> _Action item a_: Filter the rows below and copy out every line that contains the string "caverna". Treat the match as case-sensitive.

> _Selected text_:

This classifier lost over a lot of its F-score, just because we removed
metadata that has little to do with topic classification.
It loses even more if we also strip this metadata from the training data:
>>> newsgroups_train = fetch_20newsgroups(subset='train',
... remove=('headers', 'footers', 'quotes'),
... categories=categories)
>>> vectors = vectorizer.fit_transform(newsgroups_train.data)
>>> clf = MultinomialNB(alpha=.01)
>>> clf.fit(vectors, newsgroups_train.target)
MultinomialNB(alpha=0.01, class_prior=None, fit_prior=True)
>>> vectors_test = vectorizer.transform(newsgroups_test.data)
>>> pred = clf.predict(vectors_test)
>>> metrics.f1_score(newsgroups_test.target, pred, average='macro')
0.76995...
Some other classifiers cope better with this harder version of the task. Try the
:ref:`sphx_glr_auto_examples_model_selection_plot_grid_search_text_feature_extraction.py`
example with and without the `remove` option to compare the results.
.. topic:: Data Considerations
The Cleveland Indians is a major league baseball team based in Cleveland,
Ohio, USA. In December 2020, it was reported that "After several months of
discussion sparked by the death of George Floyd and a national reckoning over
race and colonialism, the Cleveland Indians have decided to change their
name." Team owner Paul Dolan "did make it clear that the team will not make
its informal nickname -- the Tribe -- its new team name." "It's not going to
be a half-step away from the Indians," Dolan said."We will not have a Native
American-themed name."

> _Source data_:

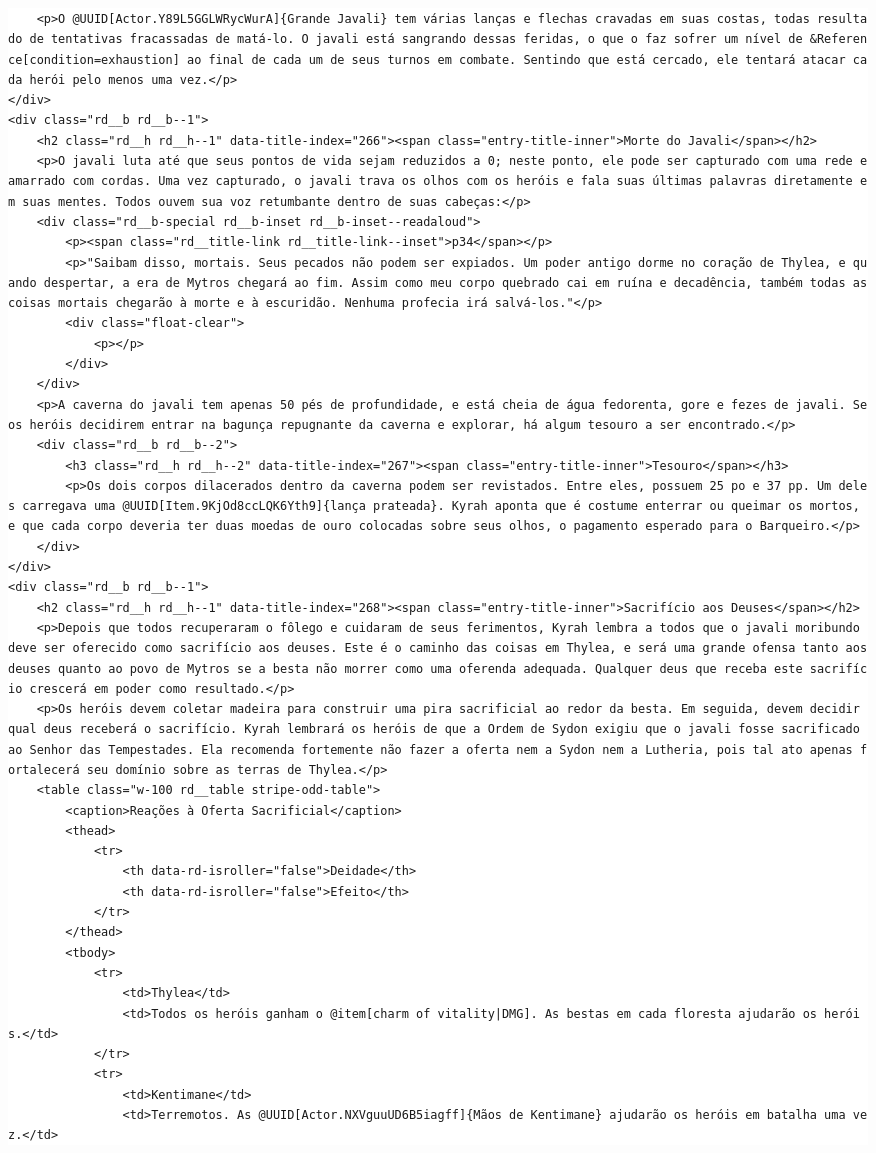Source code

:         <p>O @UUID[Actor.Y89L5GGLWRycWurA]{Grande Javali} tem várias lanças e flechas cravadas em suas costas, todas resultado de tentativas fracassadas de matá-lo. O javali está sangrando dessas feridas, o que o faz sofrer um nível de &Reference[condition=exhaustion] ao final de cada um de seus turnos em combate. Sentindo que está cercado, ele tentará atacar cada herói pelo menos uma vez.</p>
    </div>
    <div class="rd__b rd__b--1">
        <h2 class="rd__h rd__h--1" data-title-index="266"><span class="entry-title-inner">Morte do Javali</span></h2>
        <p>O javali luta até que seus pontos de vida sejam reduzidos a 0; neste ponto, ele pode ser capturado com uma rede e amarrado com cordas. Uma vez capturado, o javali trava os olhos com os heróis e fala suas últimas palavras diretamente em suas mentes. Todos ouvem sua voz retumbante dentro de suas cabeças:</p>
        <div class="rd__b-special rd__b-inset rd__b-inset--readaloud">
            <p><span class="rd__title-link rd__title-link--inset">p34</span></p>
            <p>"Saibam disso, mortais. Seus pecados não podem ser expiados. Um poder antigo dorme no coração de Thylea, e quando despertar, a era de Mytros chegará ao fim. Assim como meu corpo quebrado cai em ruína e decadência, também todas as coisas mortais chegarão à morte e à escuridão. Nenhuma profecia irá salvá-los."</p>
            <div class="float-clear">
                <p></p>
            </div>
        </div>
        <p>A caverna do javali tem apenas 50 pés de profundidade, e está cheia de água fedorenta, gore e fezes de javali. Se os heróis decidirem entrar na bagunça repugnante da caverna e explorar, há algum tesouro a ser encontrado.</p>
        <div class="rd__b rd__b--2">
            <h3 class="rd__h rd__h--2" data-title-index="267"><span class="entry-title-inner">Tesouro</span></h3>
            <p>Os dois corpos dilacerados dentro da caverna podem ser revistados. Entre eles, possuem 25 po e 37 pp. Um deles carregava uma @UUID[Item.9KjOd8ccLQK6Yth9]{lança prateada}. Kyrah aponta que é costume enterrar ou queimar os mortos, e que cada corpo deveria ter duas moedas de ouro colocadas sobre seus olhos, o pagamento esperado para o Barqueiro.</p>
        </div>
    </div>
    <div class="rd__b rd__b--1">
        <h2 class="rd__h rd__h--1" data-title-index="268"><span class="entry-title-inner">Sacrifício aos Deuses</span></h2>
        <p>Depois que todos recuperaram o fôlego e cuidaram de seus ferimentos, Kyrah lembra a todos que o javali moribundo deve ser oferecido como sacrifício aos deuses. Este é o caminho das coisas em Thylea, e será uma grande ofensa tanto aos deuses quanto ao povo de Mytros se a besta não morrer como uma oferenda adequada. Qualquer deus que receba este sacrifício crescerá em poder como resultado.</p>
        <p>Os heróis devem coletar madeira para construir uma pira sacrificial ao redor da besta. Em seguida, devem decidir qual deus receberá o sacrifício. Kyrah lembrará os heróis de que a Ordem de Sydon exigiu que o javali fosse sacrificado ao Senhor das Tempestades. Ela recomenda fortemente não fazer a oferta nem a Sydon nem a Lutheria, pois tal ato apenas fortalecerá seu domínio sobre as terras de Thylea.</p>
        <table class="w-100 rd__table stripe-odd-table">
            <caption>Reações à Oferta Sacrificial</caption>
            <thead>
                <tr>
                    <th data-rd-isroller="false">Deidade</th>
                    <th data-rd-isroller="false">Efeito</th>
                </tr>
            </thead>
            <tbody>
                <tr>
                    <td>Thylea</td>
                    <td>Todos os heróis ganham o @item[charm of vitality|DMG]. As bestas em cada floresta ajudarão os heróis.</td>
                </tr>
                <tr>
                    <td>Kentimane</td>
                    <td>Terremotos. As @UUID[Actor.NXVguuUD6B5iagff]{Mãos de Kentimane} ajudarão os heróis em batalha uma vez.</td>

> _Action item b_: According to the excerpt, why did the Cleveland Indians decide to change their name?

> _Task response a_:
        <p>A caverna do javali tem apenas 50 pés de profundidade, e está cheia de água fedorenta, gore e fezes de javali. Se os heróis decidirem entrar na bagunça repugnante da caverna e explorar, há algum tesouro a ser encontrado.</p>
            <p>Os dois corpos dilacerados dentro da caverna podem ser revistados. Entre eles, possuem 25 po e 37 pp. Um deles carregava uma @UUID[Item.9KjOd8ccLQK6Yth9]{lança prateada}. Kyrah aponta que é costume enterrar ou queimar os mortos, e que cada corpo deveria ter duas moedas de ouro colocadas sobre seus olhos, o pagamento esperado para o Barqueiro.</p>

> _Task response b_: The decision came after several months of discussion sparked by the death of George Floyd and a national reckoning over race and colonialism.